The data is from the hiPSC single cell image dataset from the Allen Institute for Cell Science: https://open.quiltdata.com/b/allencell/packages/aics/hipsc_single_cell_image_dataset. Original publication of the data: 

Viana, M.P., Chen, J., Knijnenburg, T.A. et al. Integrated intracellular organization and its variations in human iPS cells.
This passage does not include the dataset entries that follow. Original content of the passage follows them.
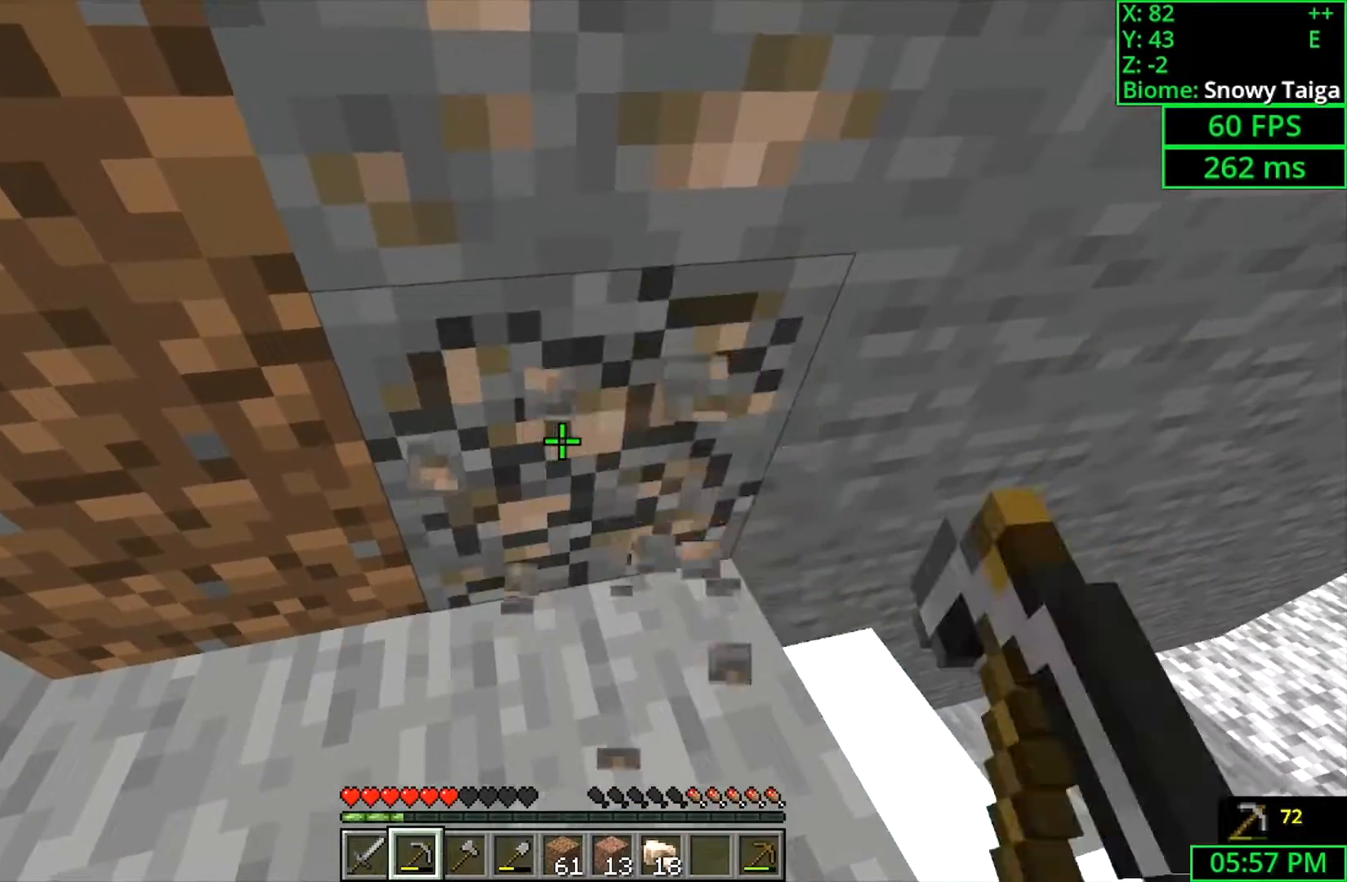
{"keys": ["shift"], "mouse": ["left"], "events": [[200, "d", "up"]]}
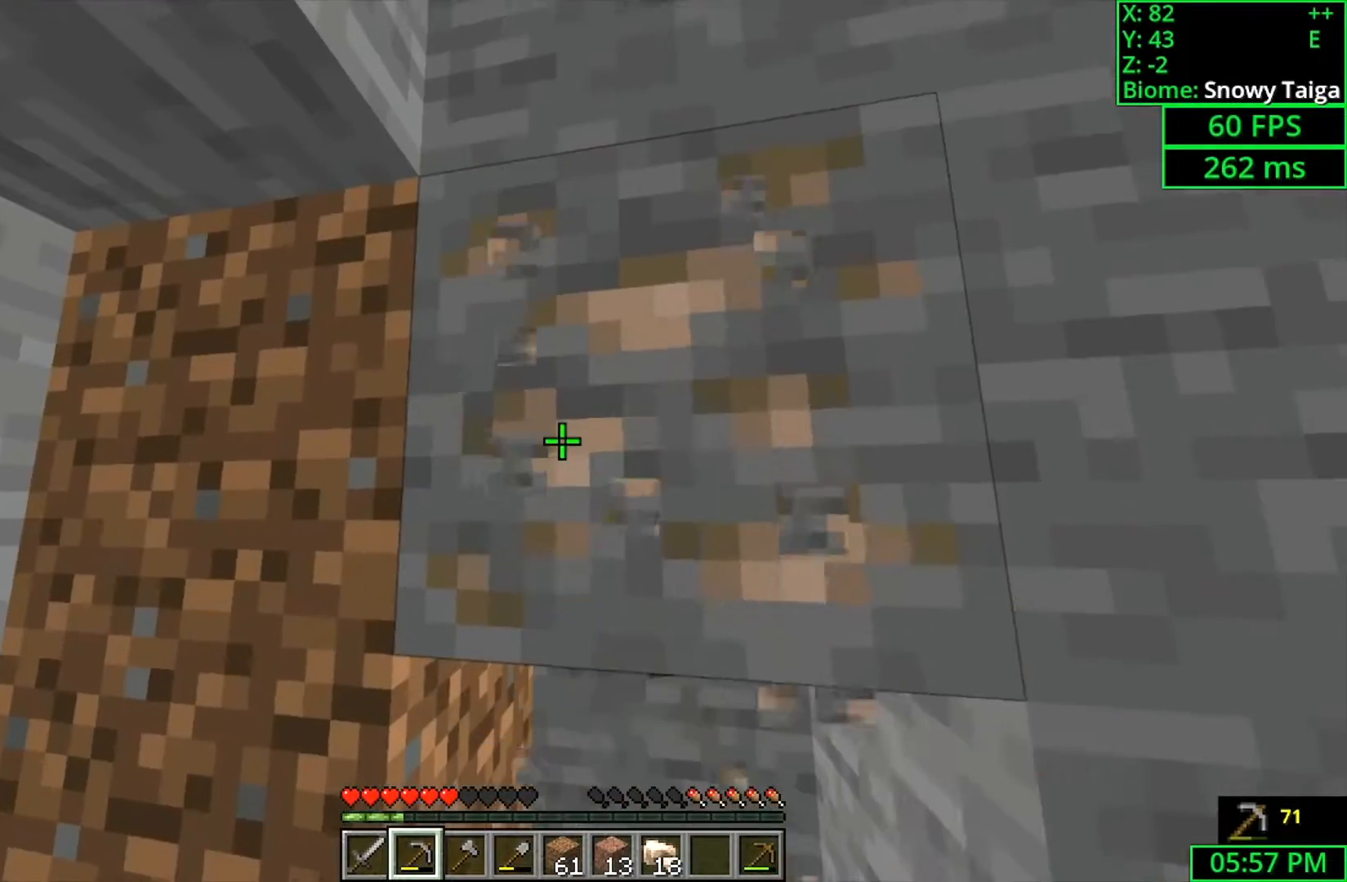
{"keys": ["shift"], "mouse": ["left"], "events": [[233, "w", "down"], [367, "w", "up"]]}
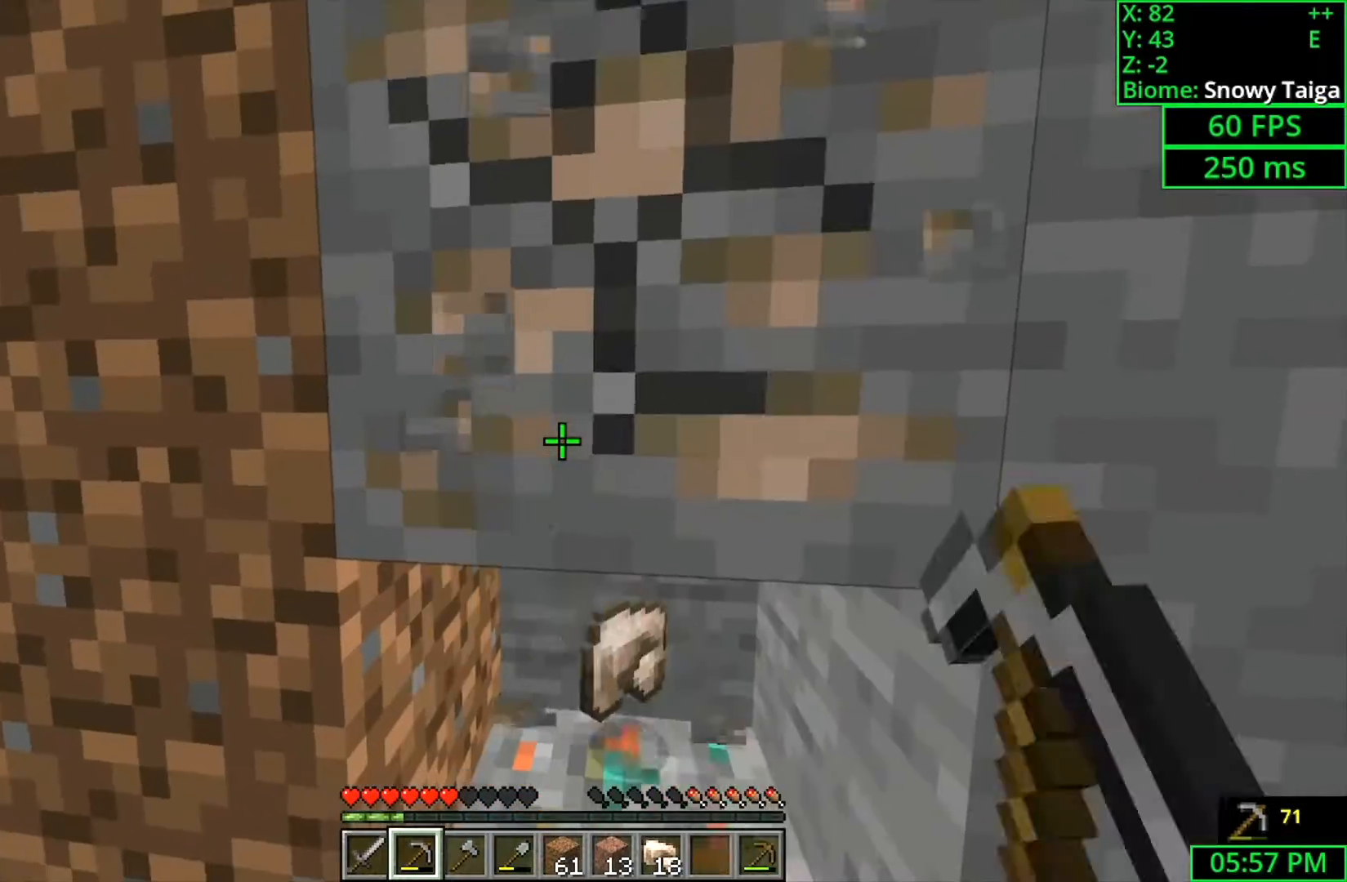
{"keys": ["shift", "w"], "mouse": ["left"], "events": [[367, "w", "down"]]}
Nature 613, 345–354 (2023). https://doi.org/10.1038/s41586-022-05563-7

There will be two experiemnts in this demo: instance segmentation from bright field images and instance segmentation from fluorescent images.

In [None]:
# you need quilt3 package to download the data:
! pip install quilt3

In [None]:
import pandas as pd
import quilt3
from pathlib import Path
from bioio import BioImage
from bioio.writers import OmeTiffWriter
from random import random
import numpy as np

In [None]:
# we use the lamin B1 cell line for this demo
cline = "LMNB1"

# set up path
parent_path = Path("../../data/instance3D")
parent_path.mkdir(exist_ok=True, parents=True)

raw_path = parent_path / Path("download")
raw_path.mkdir(exist_ok=True)
train_bf_path = parent_path / Path("train_bf")
train_bf_path.mkdir(exist_ok=True)
holdout_bf_path = parent_path / Path("holdout_bf")
holdout_bf_path.mkdir(exist_ok=True)
train_fluo_path = parent_path / Path("train_fluo")
train_fluo_path.mkdir(exist_ok=True)
holdout_fluo_path = parent_path / Path("holdout_fluo")
holdout_fluo_path.mkdir(exist_ok=True)

In [None]:
# connect to quilt and load meta table
pkg = quilt3.Package.browse(
    "aics/hipsc_single_cell_image_dataset", registry="s3://allencell"
)
meta_df_obj = pkg["metadata.csv"]
meta_df_obj.fetch(parent_path / "meta.csv")
meta_df = pd.read_csv(parent_path / "meta.csv")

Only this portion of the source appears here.